Bei der Auftragsvergabe waren im Bereich Wirtschaftsförderung im Rathaus schwere Fehler gemacht worden, unter anderem wurde die nötige europaweite Ausschreibung erst im Juli 2014 begonnen. Die TMB erhielt später einen bereits im vergangenen Dezember von den Stadtverordneten heftig kritisierten, freihändig vergebenen Übergangsvertrag für das gesamte Jahr 2015, der eine deutliche Steigerung der Zuschüsse um mehr als 50 Prozent auf 944 000 Euro enthielt.

Für den Vertrag aber gibt es nach der Entscheidung der Vergabekammer und den Hinweisen des Gerichts de facto keine Grundlage mehr. „Wie befinden uns nach wie vor im Gespräch mit der TMB, wie die vereinbarten touristischen Dienstleistungen geregelt werden könnten“, sagte Stadtsprecher Schulz. Unter anderem steht zur Debatte, ob die Stadt künftig wieder selbst Teile des Marketings übernehmen könnte. Für die TMB sagte Sprecherin Kunkel allerdings, dass es seit dem 29. April kein offizielles Gespräch zur gemeinsamen Lösungssuche mehr gegeben habe: „Weitere Gespräche machen auch erst Sinn, wenn wir wissen, wie sich die Stadt zu bestimmten Fragen positioniert.“

Bei der TMB sei, „die unklare und unsichere Arbeitsplatzperspektive“, unter der die für Potsdam eingesetzten 30 Kollegen leiden müssten, für das gesamte Team belastend, so Kunkel. Der Kernbereich der TMB, das Landesmarketing, sei allerdings nicht betroffen.
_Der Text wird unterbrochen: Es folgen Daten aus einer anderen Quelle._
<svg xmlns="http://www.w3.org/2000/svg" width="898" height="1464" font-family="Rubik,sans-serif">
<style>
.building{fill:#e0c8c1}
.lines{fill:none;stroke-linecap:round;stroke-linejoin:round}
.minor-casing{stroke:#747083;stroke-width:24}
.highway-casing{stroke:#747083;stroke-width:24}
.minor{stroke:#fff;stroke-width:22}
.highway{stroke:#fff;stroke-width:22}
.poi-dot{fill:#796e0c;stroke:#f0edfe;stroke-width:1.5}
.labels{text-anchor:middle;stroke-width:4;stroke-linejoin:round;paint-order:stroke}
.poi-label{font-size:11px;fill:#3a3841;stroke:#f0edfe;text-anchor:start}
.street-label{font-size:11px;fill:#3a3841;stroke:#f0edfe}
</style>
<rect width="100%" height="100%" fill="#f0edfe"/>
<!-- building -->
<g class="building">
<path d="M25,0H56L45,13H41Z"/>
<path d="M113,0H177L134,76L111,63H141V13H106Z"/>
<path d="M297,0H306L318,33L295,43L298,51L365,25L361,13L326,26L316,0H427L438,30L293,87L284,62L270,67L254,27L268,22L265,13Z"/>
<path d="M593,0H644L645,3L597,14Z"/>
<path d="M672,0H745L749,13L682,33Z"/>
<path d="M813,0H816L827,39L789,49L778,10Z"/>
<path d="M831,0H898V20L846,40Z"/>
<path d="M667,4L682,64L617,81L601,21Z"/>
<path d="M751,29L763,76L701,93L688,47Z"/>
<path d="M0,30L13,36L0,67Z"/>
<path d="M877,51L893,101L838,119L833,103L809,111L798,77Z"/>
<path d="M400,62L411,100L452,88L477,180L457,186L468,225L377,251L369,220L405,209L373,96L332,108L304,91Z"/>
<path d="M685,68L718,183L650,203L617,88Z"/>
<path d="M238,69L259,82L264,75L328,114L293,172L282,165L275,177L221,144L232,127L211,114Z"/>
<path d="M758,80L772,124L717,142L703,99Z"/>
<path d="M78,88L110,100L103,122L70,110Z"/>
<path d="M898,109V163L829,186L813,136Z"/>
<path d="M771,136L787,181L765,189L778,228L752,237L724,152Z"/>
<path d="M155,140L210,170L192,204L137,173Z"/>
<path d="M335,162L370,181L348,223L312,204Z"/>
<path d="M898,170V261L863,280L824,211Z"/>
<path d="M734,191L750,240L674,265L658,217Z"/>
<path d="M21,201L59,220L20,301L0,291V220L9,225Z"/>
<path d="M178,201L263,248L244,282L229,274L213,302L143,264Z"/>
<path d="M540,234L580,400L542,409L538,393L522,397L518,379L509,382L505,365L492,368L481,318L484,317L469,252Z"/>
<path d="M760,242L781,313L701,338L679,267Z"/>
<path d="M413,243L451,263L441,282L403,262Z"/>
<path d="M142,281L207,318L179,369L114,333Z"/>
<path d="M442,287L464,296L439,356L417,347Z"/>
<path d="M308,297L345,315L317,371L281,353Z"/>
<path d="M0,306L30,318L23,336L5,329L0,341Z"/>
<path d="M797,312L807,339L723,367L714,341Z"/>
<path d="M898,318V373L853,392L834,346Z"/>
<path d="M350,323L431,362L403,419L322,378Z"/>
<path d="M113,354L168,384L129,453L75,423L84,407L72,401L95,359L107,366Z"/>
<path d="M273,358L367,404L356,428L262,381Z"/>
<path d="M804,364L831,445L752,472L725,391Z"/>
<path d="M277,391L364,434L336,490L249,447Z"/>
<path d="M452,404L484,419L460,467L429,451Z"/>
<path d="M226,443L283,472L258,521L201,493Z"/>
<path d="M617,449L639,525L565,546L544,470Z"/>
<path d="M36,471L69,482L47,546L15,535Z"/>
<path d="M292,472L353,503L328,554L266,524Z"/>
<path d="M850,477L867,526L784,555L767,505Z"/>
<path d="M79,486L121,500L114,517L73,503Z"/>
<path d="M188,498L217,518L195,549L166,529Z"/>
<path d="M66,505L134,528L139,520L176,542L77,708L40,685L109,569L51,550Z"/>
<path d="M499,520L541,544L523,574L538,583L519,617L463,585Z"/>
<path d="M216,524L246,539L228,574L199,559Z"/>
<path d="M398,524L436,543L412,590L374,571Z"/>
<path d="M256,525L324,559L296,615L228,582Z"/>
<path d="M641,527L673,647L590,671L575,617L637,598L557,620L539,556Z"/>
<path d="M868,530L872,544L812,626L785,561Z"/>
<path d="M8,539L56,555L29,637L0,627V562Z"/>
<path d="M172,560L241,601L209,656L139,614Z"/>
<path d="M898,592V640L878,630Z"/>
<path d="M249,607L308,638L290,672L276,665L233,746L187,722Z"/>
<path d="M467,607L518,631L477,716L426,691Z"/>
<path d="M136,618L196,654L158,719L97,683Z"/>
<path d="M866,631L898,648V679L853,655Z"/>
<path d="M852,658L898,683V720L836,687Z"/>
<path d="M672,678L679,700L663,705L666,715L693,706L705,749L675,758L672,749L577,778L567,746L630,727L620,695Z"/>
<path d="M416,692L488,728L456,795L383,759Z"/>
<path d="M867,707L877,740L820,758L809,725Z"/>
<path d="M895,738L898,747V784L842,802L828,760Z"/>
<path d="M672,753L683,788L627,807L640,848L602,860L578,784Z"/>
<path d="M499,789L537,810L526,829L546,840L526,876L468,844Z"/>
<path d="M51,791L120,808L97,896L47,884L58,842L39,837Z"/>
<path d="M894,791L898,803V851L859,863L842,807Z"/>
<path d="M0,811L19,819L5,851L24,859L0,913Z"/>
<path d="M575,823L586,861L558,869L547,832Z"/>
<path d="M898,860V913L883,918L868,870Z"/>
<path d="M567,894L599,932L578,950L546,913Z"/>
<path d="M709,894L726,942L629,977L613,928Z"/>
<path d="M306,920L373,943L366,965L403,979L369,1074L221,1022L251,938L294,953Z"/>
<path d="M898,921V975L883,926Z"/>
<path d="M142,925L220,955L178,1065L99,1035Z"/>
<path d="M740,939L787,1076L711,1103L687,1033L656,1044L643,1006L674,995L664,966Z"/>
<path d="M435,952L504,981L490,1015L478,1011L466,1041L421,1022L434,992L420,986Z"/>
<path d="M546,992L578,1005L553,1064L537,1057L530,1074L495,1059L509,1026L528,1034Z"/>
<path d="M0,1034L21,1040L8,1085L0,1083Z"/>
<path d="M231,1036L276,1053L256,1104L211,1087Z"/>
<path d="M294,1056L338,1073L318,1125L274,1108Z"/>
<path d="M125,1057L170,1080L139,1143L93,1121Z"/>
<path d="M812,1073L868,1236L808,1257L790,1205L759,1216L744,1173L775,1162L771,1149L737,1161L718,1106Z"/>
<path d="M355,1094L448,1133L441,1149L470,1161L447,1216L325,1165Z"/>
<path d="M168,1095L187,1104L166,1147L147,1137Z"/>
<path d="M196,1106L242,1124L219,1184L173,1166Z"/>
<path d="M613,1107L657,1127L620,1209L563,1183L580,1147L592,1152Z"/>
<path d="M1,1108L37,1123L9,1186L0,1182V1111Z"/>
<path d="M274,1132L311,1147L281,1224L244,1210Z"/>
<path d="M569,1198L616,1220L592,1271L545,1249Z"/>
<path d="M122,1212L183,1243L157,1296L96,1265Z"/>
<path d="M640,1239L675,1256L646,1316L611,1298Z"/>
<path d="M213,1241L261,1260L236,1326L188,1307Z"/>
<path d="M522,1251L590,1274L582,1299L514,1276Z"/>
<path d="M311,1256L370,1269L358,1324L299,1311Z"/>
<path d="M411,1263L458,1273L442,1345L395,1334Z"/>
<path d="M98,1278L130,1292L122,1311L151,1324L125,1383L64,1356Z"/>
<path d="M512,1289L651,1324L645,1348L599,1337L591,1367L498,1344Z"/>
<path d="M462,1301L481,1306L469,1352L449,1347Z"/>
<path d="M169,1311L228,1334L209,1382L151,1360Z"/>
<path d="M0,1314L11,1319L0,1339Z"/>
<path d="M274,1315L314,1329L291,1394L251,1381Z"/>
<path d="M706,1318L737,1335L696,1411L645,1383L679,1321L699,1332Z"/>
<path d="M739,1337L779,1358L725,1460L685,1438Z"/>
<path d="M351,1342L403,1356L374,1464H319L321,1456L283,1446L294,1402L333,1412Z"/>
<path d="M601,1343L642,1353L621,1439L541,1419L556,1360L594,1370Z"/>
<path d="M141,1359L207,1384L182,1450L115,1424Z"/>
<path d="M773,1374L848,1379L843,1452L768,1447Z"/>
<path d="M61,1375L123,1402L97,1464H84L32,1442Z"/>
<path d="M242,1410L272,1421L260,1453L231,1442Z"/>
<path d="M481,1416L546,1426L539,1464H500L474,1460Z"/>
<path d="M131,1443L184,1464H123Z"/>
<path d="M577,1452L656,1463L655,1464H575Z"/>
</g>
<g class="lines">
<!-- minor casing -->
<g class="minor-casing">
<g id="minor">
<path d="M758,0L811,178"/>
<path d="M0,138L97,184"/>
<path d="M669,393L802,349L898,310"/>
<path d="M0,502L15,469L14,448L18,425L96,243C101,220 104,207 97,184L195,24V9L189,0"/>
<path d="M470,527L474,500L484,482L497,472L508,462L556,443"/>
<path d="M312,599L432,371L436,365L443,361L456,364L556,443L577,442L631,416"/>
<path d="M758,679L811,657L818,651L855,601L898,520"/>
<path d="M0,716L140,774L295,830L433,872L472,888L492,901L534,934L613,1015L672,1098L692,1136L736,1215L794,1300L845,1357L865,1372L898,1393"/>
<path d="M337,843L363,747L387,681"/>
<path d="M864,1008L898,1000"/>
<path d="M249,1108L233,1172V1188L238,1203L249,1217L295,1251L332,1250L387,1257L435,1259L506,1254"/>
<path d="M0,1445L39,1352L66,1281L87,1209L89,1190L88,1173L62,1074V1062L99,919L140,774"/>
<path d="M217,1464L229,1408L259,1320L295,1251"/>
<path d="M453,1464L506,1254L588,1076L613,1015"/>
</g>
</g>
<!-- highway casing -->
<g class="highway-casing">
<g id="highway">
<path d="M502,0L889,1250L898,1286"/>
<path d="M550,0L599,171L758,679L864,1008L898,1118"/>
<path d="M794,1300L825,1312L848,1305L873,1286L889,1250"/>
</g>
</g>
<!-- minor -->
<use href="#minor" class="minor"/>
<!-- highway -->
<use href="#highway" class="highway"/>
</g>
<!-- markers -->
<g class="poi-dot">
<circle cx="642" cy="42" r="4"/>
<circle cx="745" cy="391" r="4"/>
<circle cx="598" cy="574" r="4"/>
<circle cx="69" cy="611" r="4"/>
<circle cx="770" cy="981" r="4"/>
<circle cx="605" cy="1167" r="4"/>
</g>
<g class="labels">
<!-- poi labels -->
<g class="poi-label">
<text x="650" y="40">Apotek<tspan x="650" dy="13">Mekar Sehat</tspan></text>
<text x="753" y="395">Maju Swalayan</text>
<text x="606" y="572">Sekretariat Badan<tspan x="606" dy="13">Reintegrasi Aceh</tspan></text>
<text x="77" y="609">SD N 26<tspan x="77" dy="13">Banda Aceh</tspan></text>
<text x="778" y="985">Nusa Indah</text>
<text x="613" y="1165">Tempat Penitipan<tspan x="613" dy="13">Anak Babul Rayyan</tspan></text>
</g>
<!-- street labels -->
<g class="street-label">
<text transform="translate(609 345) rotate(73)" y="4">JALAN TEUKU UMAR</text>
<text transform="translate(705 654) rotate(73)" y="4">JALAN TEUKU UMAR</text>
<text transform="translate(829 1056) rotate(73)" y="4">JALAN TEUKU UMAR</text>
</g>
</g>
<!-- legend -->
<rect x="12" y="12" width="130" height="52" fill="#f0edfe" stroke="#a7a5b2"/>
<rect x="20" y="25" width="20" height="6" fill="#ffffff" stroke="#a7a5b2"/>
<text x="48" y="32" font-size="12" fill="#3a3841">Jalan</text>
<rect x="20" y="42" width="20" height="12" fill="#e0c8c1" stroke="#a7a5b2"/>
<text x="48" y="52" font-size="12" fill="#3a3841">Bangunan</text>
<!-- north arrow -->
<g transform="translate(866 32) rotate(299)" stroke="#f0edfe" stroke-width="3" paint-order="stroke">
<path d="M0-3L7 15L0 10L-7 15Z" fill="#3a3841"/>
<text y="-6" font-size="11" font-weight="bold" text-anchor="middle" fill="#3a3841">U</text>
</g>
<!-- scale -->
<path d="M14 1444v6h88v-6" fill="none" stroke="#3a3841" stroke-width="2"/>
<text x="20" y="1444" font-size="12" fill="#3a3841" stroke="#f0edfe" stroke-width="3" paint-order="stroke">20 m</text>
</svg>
Das zuständige Landeswirtschaftsministerium beobachtet indes die Lage. „Das ist eine unbefriedigende Situation – man kann nur hoffen, dass es bald eine Lösung gibt“, sagte Ministeriumssprecherin Andrea Beyerlein.
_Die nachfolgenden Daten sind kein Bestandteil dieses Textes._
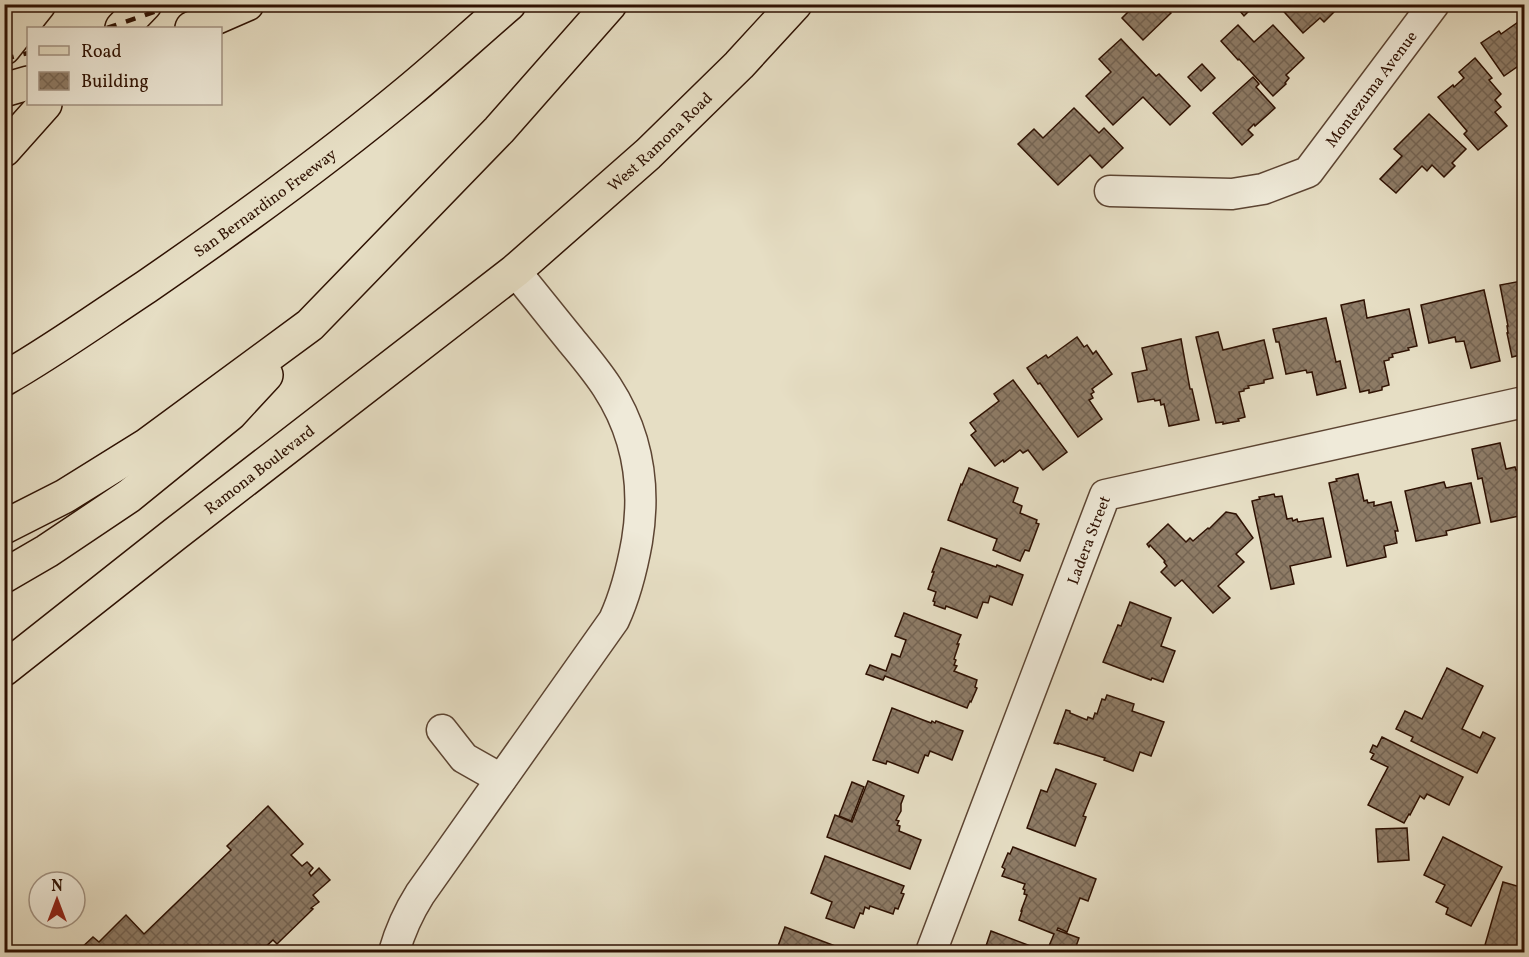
<svg xmlns="http://www.w3.org/2000/svg" width="1529" height="957" viewBox="0 0 1529 957" font-family="Vollkorn,serif">
<style>
.building{fill:url(#building-cross-hatch);stroke:#2e1102;stroke-width:1.5}
.lines{fill:none;stroke-linecap:round;stroke-linejoin:round}
.minor-casing{stroke:#5c4432;stroke-width:33}
.major-casing{stroke:#2e1102;stroke-width:36}
.highway-casing{stroke:#2e1102;stroke-width:36}
.minor{stroke:#efead9;stroke-width:30}
.major{stroke:#e6dec4;stroke-width:33}
.highway{stroke:#e6dec4;stroke-width:33}
.rail{stroke:#2e1102;stroke-width:4.5;stroke-dasharray:10 10;stroke-linecap:butt}
.labels{text-anchor:middle;stroke-width:6;stroke-linejoin:round;paint-order:stroke}
.street-label{font-size:16px;fill:#2e1102;stroke:#efead9}
</style>
<defs>
<pattern id="building-cross-hatch" width="8" height="8" patternUnits="userSpaceOnUse" patternTransform="scale(1.5)"><rect width="8" height="8" fill="#8e7c67"/><path d="M0 0l8 8M0 8l8-8" fill="none" stroke="#746453"/></pattern>
</defs>
<rect width="100%" height="100%" fill="#e6dec4"/>
<filter id="stains"><feTurbulence type="fractalNoise" baseFrequency=".00333" numOctaves="4"/><feColorMatrix values="0 0 0 0 .2 0 0 0 0 .09 0 0 0 0 .02 0 0 0 .5 -.17"/></filter>
<radialGradient id="worn" r=".72"><stop offset=".6" stop-color="#630" stop-opacity="0"/><stop offset="1" stop-color="#630" stop-opacity=".3"/></radialGradient>
<!-- building -->
<g class="building">
<polygon points="1136,4 1162,4 1171,13 1143,40 1122,18"/>
<polygon points="1234,4 1256,4 1244,16"/>
<polygon points="1277,4 1342,4 1324,22 1320,18 1303,33"/>
<polygon points="1524,18 1524,67 1519,70 1517,67 1504,76 1481,43 1499,31 1501,34"/>
<polygon points="1238,25 1254,42 1273,25 1304,58 1286,75 1289,78 1285,83 1286,84 1273,96 1239,59 1238,60 1221,41"/>
<polygon points="1121,39 1156,76 1159,74 1190,106 1170,125 1143,97 1113,125 1086,96 1111,72 1099,59"/>
<polygon points="1475,58 1492,78 1489,80 1501,94 1495,100 1501,107 1495,112 1507,126 1478,150 1464,134 1467,131 1438,97 1453,85 1454,87 1464,78 1459,72"/>
<polygon points="1202,64 1215,78 1201,91 1188,77"/>
<polygon points="1253,77 1259,84 1256,87 1275,108 1255,126 1254,124 1248,130 1253,135 1242,145 1213,113"/>
<polygon points="1074,108 1099,133 1104,128 1123,148 1102,168 1090,155 1058,185 1018,144 1034,129 1043,138"/>
<polygon points="1429,114 1466,149 1452,163 1455,166 1444,177 1432,165 1427,171 1422,166 1396,193 1380,179 1402,156 1394,149"/>
<polygon points="1524,270 1524,354 1512,357 1507,333 1508,333 1507,326 1508,326 1500,285 1522,281 1521,271"/>
<polygon points="1484,290 1500,361 1471,368 1464,341 1456,342 1455,337 1429,343 1421,305"/>
<polygon points="1364,300 1367,318 1409,309 1417,346 1408,348 1409,350 1392,354 1393,357 1389,358 1389,360 1384,361 1389,385 1382,387 1382,390 1369,393 1369,390 1360,392 1341,305"/>
<polygon points="1326,318 1336,362 1340,361 1346,388 1317,395 1312,372 1307,373 1306,370 1286,374 1279,342 1276,342 1273,329"/>
<polygon points="1218,332 1223,350 1264,340 1273,378 1264,380 1264,383 1248,386 1249,388 1244,389 1244,391 1239,392 1245,417 1238,419 1239,421 1223,424 1223,422 1216,423 1196,337"/>
<polygon points="1077,337 1084,347 1087,345 1093,354 1096,351 1112,374 1092,389 1094,392 1091,394 1093,398 1089,400 1102,419 1078,437 1040,383 1038,384 1027,368 1046,355 1048,358"/>
<polygon points="1181,339 1190,389 1192,389 1199,420 1169,426 1164,404 1161,405 1160,400 1155,401 1154,399 1138,402 1132,373 1147,370 1142,348"/>
<polygon points="1013,380 1067,452 1043,470 1028,450 1023,453 1020,450 1004,462 1003,460 995,466 971,435 976,431 970,423 999,401 994,394"/>
<polygon points="1500,443 1506,469 1515,467 1516,470 1524,468 1524,515 1491,522 1482,478 1478,479 1472,449"/>
<polygon points="969,468 1018,488 1013,502 1022,506 1020,513 1037,520 1036,523 1039,524 1029,551 1025,550 1020,561 993,550 997,539 948,520 961,484 962,485"/>
<polygon points="1358,474 1364,501 1367,500 1368,503 1374,502 1374,506 1391,502 1398,531 1395,531 1397,543 1384,546 1386,557 1347,566 1329,483 1337,481 1336,479"/>
<polygon points="1444,482 1446,488 1471,483 1480,523 1446,531 1447,535 1416,541 1405,491"/>
<polygon points="1274,494 1275,497 1282,496 1287,519 1292,518 1293,521 1297,519 1298,522 1323,518 1331,557 1290,566 1294,584 1271,589 1252,501 1260,499 1259,497"/>
<polygon points="1226,512 1236,514 1253,538 1236,554 1244,562 1218,586 1230,598 1213,613 1182,580 1175,586 1161,572 1167,566 1164,562 1165,561 1150,545 1149,547 1147,544 1168,524 1186,542 1190,538 1193,541 1208,528 1209,529"/>
<polygon points="941,548 996,567 997,565 1023,575 1012,605 990,596 988,603 983,602 977,618 946,606 945,609 934,605 935,602 933,601 936,592 928,589 934,572 932,572"/>
<polygon points="1130,602 1171,618 1161,646 1175,651 1163,682 1152,678 1151,680 1103,662 1118,625 1121,626"/>
<polygon points="904,613 961,635 957,644 959,644 954,659 956,660 954,665 957,666 954,671 977,680 975,687 977,688 971,702 970,701 967,708 885,676 883,680 866,674 870,665 886,671 892,654 900,657 906,640 895,636"/>
<polygon points="1447,668 1483,686 1462,729 1480,738 1483,732 1495,738 1477,773 1411,741 1413,737 1396,729 1405,711 1422,719"/>
<polygon points="1107,695 1134,704 1132,711 1164,722 1151,756 1140,752 1133,771 1104,760 1105,758 1058,743 1058,744 1054,743 1066,710 1070,711 1070,713 1087,720 1088,717 1093,719 1095,713 1097,714 1102,699 1105,700"/>
<polygon points="892,708 931,723 932,721 935,723 936,721 963,731 952,760 930,751 928,756 925,755 918,773 887,761 886,764 873,760"/>
<polygon points="1382,737 1463,777 1449,805 1427,794 1424,799 1420,796 1410,815 1409,814 1404,823 1368,805 1388,767 1371,759 1374,754 1370,752 1373,745 1377,747"/>
<polygon points="1056,769 1096,784 1083,816 1086,817 1075,846 1027,828 1041,790 1047,792"/>
<polygon points="868,781 904,796 901,804 901,811 896,820 899,821 897,825 900,826 899,831 921,840 910,869 827,837 835,815 852,822"/>
<polygon points="852,782 864,787 851,821 839,816"/>
<polygon points="268,806 303,844 291,855 302,866 307,862 313,868 309,873 311,876 319,868 330,880 313,895 319,902 311,908 313,909 277,944 273,940 260,952 77,952 93,937 99,942 126,915 144,934 231,850 227,846"/>
<polygon points="1407,828 1409,860 1378,862 1376,829"/>
<polygon points="1443,837 1502,867 1471,926 1446,914 1448,908 1436,902 1445,885 1424,875"/>
<polygon points="1013,847 1096,879 1088,901 1080,898 1067,932 1058,928 1057,930 1079,938 1074,952 1067,952 1049,946 1054,934 1019,920 1022,911 1021,911 1027,895 1024,894 1025,890 1023,889 1025,884 1002,876 1005,869 1002,867 1008,853 1010,854"/>
<polygon points="825,856 904,886 901,893 904,894 898,909 895,908 893,914 870,906 869,909 865,907 863,914 860,913 854,928 826,918 832,902 811,893"/>
<polygon points="1503,882 1524,888 1524,939 1520,937 1515,952 1510,952 1485,945"/>
<polygon points="785,927 851,952 783,952 777,949"/>
<polygon points="991,931 1033,947 1031,952 984,952"/>
</g>
<g class="lines">
<defs>
<g id="minor">
<path id="s1" d="M1110,191L1232,194L1263,189L1308,172L1434,4"/>
<polyline points="442,730 464,758 501,779"/>
<path d="M394,952C400,931 408,913 420,894L614,620C626,594 632,569 637,541C646,486 637,433 607,387C596,370 583,355 570,339C552,317 534,294 515,271"/>
<path id="s2" d="M931,952L1105,495L1524,402"/>
</g>
<g id="major">
<path id="s3" d="M4,669L175,534L515,271L648,154L739,65L795,4"/>
</g>
<g id="highway">
<polyline points="122,28 145,4"/>
<polyline points="192,28 247,4"/>
<polyline points="4,48 39,4"/>
<polyline points="4,90 28,83"/>
<polyline points="4,150 45,104"/>
<path id="s4" d="M4,379C53,351 99,318 146,287C236,225 325,161 409,91C443,63 475,33 509,4"/>
<polyline points="4,527 65,496 147,445 310,325 499,130 610,4"/>
<polyline points="4,576 47,551 129,496 230,414 266,375"/>
</g>
</defs>
<!-- minor casing -->
<use href="#minor" class="minor-casing"/>
<!-- major casing -->
<use href="#major" class="major-casing"/>
<!-- highway casing -->
<use href="#highway" class="highway-casing"/>
<!-- minor -->
<use href="#minor" class="minor"/>
<!-- major -->
<use href="#major" class="major"/>
<!-- highway -->
<use href="#highway" class="highway"/>
<!-- rail -->
<g class="rail">
<polyline points="107,28 177,4"/>
<polyline points="4,59 28,53"/>
</g>
</g>
<g class="labels">
<!-- street labels -->
<g class="street-label">
<text dy="6" stroke="none"><textPath href="#s1" startOffset="306">Montezuma Avenue</textPath></text>
<text dy="6" stroke="none"><textPath href="#s3" startOffset="842">West Ramona Road</textPath></text>
<text dy="6" stroke="none"><textPath href="#s4" startOffset="315">San Bernardino Freeway</textPath></text>
<text dy="6" stroke="none"><textPath href="#s3" startOffset="324">Ramona Boulevard</textPath></text>
<text dy="6" stroke="none"><textPath href="#s2" startOffset="441">Ladera Street</textPath></text>
</g>
</g>
<!-- margin -->
<rect width="1529" height="957" fill="none" stroke="#e6dec4" stroke-width="24"/>
<rect x="6" y="6" width="1517" height="945" fill="none" stroke="#2e1102" stroke-width="3"/>
<rect x="12" y="12" width="1505" height="933" fill="none" stroke="#2e1102" stroke-width="1.5"/>
<!-- legend -->
<rect x="27" y="27" width="195" height="78" fill="#efead9" stroke="#a29383" stroke-width="1.5"/>
<rect x="39" y="46" width="30" height="9" fill="#e6dec4" stroke="#a29383" stroke-width="1.5"/>
<text x="81" y="57" font-size="18" fill="#2e1102">Road</text>
<rect x="39" y="72" width="30" height="18" fill="url(#building-cross-hatch)" stroke="#a29383" stroke-width="1.5"/>
<text x="81" y="87" font-size="18" fill="#2e1102">Building</text>
<!-- north arrow -->
<g transform="translate(57 900)"><circle r="28" fill="#efead9" stroke="#a29383" stroke-width="1.5"/>
<path d="M0-4.5L10 22L0 15L-10 22Z" fill="#8f2418"/>
<text y="-9" font-size="16" font-weight="bold" text-anchor="middle" fill="#2e1102">N</text>
</g>
<rect width="100%" height="100%" filter="url(#stains)"/>
<rect width="100%" height="100%" fill="url(#worn)"/>
</svg>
Inzwischen hat die Stadt den Auftrag zumindest für das nächste Jahr neu ausgeschrieben. Als Nachfolger für die TMB – die nicht noch einmal antreten will – steht die bundesweit aktive GLC in den Startlöchern, die bereits den Spreewald touristisch vermarktet und auch das Verfahren an der Vergabekammer angestrengt hatte. Edith Seemann aus dem GLC-Vorstand sagte auf Anfrage, man sei dabei, ein Detailangebot für Potsdam zu erstellen. Bis 2003 hatten städtische Eigenbetriebe das Marketing gemanagt, waren aber unter anderem an Geldmangel gescheitert.